> _Actions to take_:
1. From the Section 7.03 excerpt, write out the passage starting with "SECTION 7.03. Appointment" and going on through "of Accounts; (ii)".
2. Answer these from the Section 7.03 excerpt:
(a) Who is appointed as attorney-in-fact?
(b) After what event may the appointee act?
(c) Under item (iv), what may be done with any Account?

SECTION 7.03. Appointment of Lender as each Obligor's and Parent's
Attorney-in-Fact. Each of the Obligors and Parent hereby irrevocably
designates, makes, constitutes and appoints Lender (and all persons designated
by Lender) as such Obligor's or Parent's true and lawful attorney-in-fact, and
authorizes Lender, in such Obligor's, Parent's or Lender's name, to, following
the occurrence of an Event of Default: (i) demand payment of Accounts; (ii)
enforce payment of Accounts by legal proceedings or otherwise; (iii) exercise
all of such Obligor's or Parent's rights and remedies with respect to
proceedings brought to collect an Account; (iv) sell or assign any Account upon
such terms, for such amount and at such time or times as Lender deems
advisable; (v) settle, adjust, compromise, extend or renew an Account; (vi)

> _Dataset rows_:
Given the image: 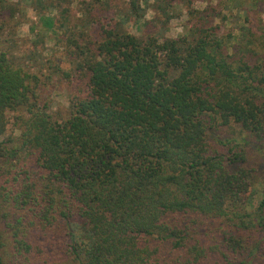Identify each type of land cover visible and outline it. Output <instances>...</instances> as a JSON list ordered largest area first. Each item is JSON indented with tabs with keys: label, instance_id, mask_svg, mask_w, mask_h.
<instances>
[{
	"label": "trees",
	"instance_id": "1",
	"mask_svg": "<svg viewBox=\"0 0 264 264\" xmlns=\"http://www.w3.org/2000/svg\"><path fill=\"white\" fill-rule=\"evenodd\" d=\"M193 1L176 38L175 0L90 2L67 38L76 93L52 120L44 82L2 39L14 17L0 0V139L11 114L21 131L0 140V264H264L249 156L264 153V0ZM149 9L164 16L146 22Z\"/></svg>",
	"mask_w": 264,
	"mask_h": 264
},
{
	"label": "rangeland",
	"instance_id": "2",
	"mask_svg": "<svg viewBox=\"0 0 264 264\" xmlns=\"http://www.w3.org/2000/svg\"><path fill=\"white\" fill-rule=\"evenodd\" d=\"M34 1L35 0H7V3L3 7L5 20H8L11 15L14 17V20L12 21V26L4 30L2 39L12 40L14 47L11 46L10 51L15 60L17 59V63L23 64L30 72L37 73L44 82L45 86L41 87V96L47 104L46 112L50 118L52 120L64 119L68 116L70 111L68 95L71 94V92L76 93L70 85V76H66L68 73H73L72 59L69 55L71 48L67 38L69 32L73 30V22L81 17V13L85 12L87 7L89 8L90 2H95L96 0H69V2H71V5L67 7L69 8V15L64 12V8L67 4L59 9L50 8L40 11L35 9L33 5ZM127 1L128 0H113L115 5L122 4L123 6H126ZM175 1L176 3H174L173 9L170 11L172 17L163 34L168 38H176L184 33V26L189 10L186 7L187 0ZM152 2L153 0H149L150 4ZM205 6L206 3L194 0L191 2L190 10L201 11ZM63 13L64 17H71V23L66 21L64 24L60 25ZM235 13L236 11L232 12V14ZM41 16H52V18H56V25L52 30H46V27L40 25ZM162 16L164 15L161 11L155 12L153 9H149L145 13L144 19L148 22L152 18L160 19ZM215 24H218L220 27L219 31L221 34L233 32L235 37L239 35V32L234 29L236 27L235 23L225 22V25H223V23H220L219 19H217L215 20ZM239 24H242L241 21ZM137 27L138 26L128 24L126 28H128L129 32L132 34L137 35ZM148 28V30H155L151 25ZM17 115L18 114L15 113L9 116L6 131L0 139L4 145H9L10 147L19 146L21 142V131L16 123ZM250 149L251 147H249V150ZM249 152V156L252 158L253 156H257L256 158L254 157L253 160L261 165L262 171V173H260V180L256 181L254 185L256 194L253 199V204H257L262 199L264 193V153L259 152L255 155V150L252 149ZM205 232L209 233L208 231Z\"/></svg>",
	"mask_w": 264,
	"mask_h": 264
}]
</instances>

> _Responses in order_:
1.
SECTION 7.03. Appointment of Lender as each Obligor's and Parent's
Attorney-in-Fact. Each of the Obligors and Parent hereby irrevocably
designates, makes, constitutes and appoints Lender (and all persons designated
by Lender) as such Obligor's or Parent's true and lawful attorney-in-fact, and
authorizes Lender, in such Obligor's, Parent's or Lender's name, to, following
the occurrence of an Event of Default: (i) demand payment of Accounts; (ii)

2.
(a) Lender, along with all persons designated by Lender.
(b) The occurrence of an Event of Default.
(c) It may be sold or assigned on such terms, for such amount and at such time or times as Lender deems advisable.